Dr. King was faithful to the ideal, the commitment to non-violent resistance … even in the face of police dogs with snarling teeth and the taunts of “nice, Christian” Americans … who reacted angrily and self-righteously when a people demanded justice too long delayed. Justice too long delayed, Dr. King said, is justice denied.

Renewing our own commitment

Still, as each year goes by and we remember Dr. King with our programs and sermons and singing and even our renewed commitment to justice for all of God’s children, it seems to me that it’s rather tempting to lift up this prophet, high above us, and make him so singular or special that we miss the whole point. I see the timing of Dr.
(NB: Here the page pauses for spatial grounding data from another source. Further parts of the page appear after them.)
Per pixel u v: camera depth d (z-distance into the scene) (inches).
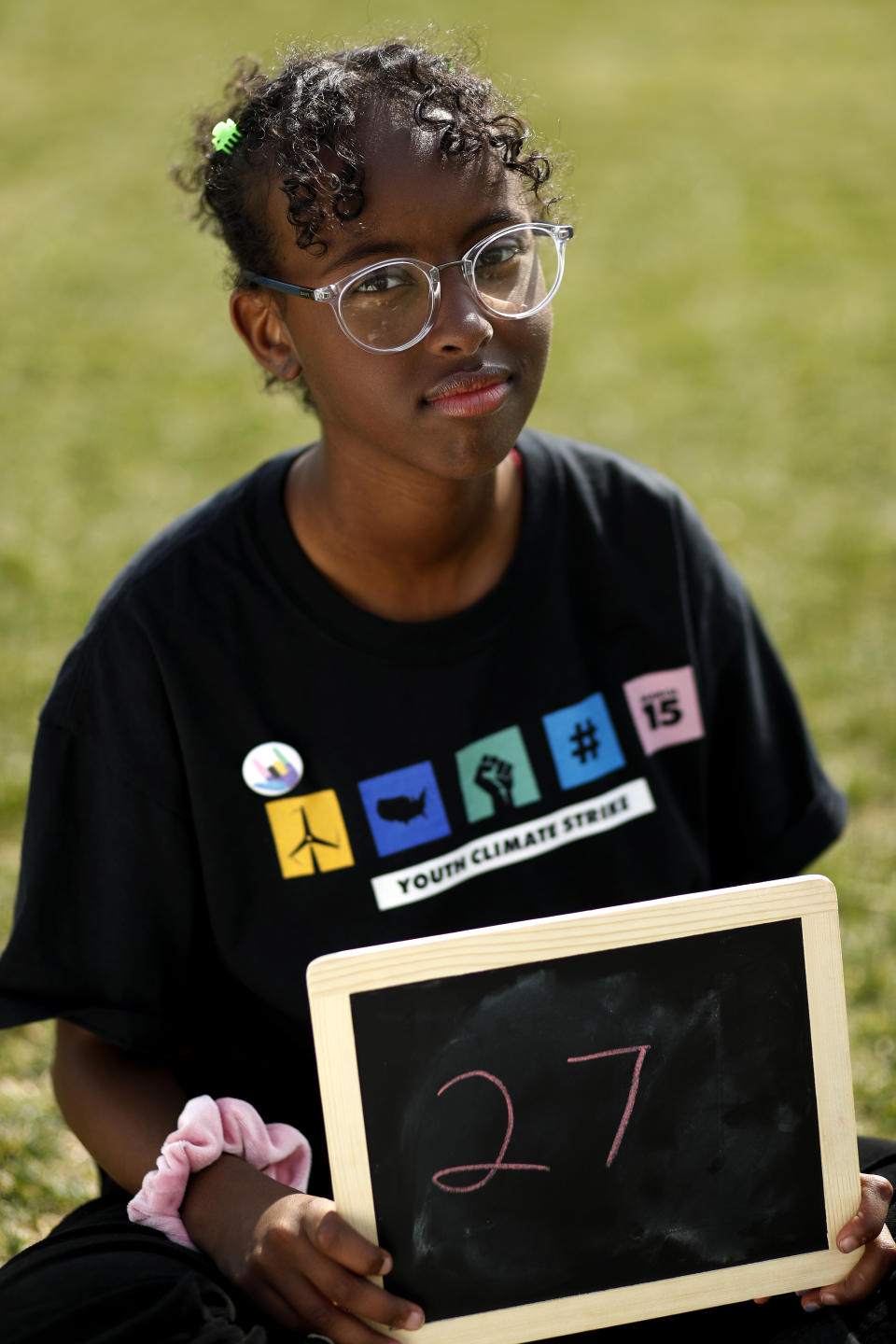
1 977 123.6
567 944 104.7
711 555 142.6
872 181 658.2
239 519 128.2
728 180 666.8
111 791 124.5
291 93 116.7
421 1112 103.0
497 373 114.2
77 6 980.6
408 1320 100.9
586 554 135.0
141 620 124.2
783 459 410.9
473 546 128.4
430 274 112.2
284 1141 118.1
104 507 387.5
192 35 904.3
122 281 565.0
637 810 133.2
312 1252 102.3
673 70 832.3
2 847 240.4
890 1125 172.9
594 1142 104.8
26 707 284.4
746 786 145.5
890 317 515.5
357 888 125.5
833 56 847.7
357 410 117.3
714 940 106.3
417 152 111.2
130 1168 120.1
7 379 478.6
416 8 950.4
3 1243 155.6
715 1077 106.1
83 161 704.4
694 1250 105.3
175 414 452.1
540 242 118.6
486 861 128.3
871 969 202.5
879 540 355.9
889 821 245.1
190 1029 130.6
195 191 135.3
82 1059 127.0
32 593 332.8
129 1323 96.1
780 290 547.2
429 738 126.6
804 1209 106.5
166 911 126.5
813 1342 105.7
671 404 454.6
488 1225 103.4
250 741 124.6
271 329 127.8
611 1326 108.6
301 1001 125.0
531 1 968.9
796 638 309.7
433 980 103.3
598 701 133.2
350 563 125.9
King’s birthday and our communal observance as very fortunate: what better way to begin a new year that to renew our own commitment to the vision of Jesus, who practiced compassion and justice throughout his life? …

Everyday works of wonder 

I want to believe that Dr. King, while he was a great and gifted man, a prophet even, did things that we can do, too, with the gifts that God has given us. I do believe that there are everyday gifted people who are responding to human need, using the gifts God has given them — because everything we have, Paul says earlier in his letter, is something we have received—using those gifts to meet human need, to work for a better and more beautiful and more just world, to speak for those who have no voice or, better, to make sure the voiceless are heard, to stand with those who are stepped on and pushed out, to walk with those who are making their way to a better day. 

Works of wonder, yes, and yet I cannot emphasize enough how ordinary and everyday these efforts are. Whether we are called to offer up our lives for the gospel, or to live that gospel day in or day out, year in and year out, in everyday acts of compassion and justice, we are using those abundant gifts, just as God intended, and on God’s own timetable, for the building up of the reign of God.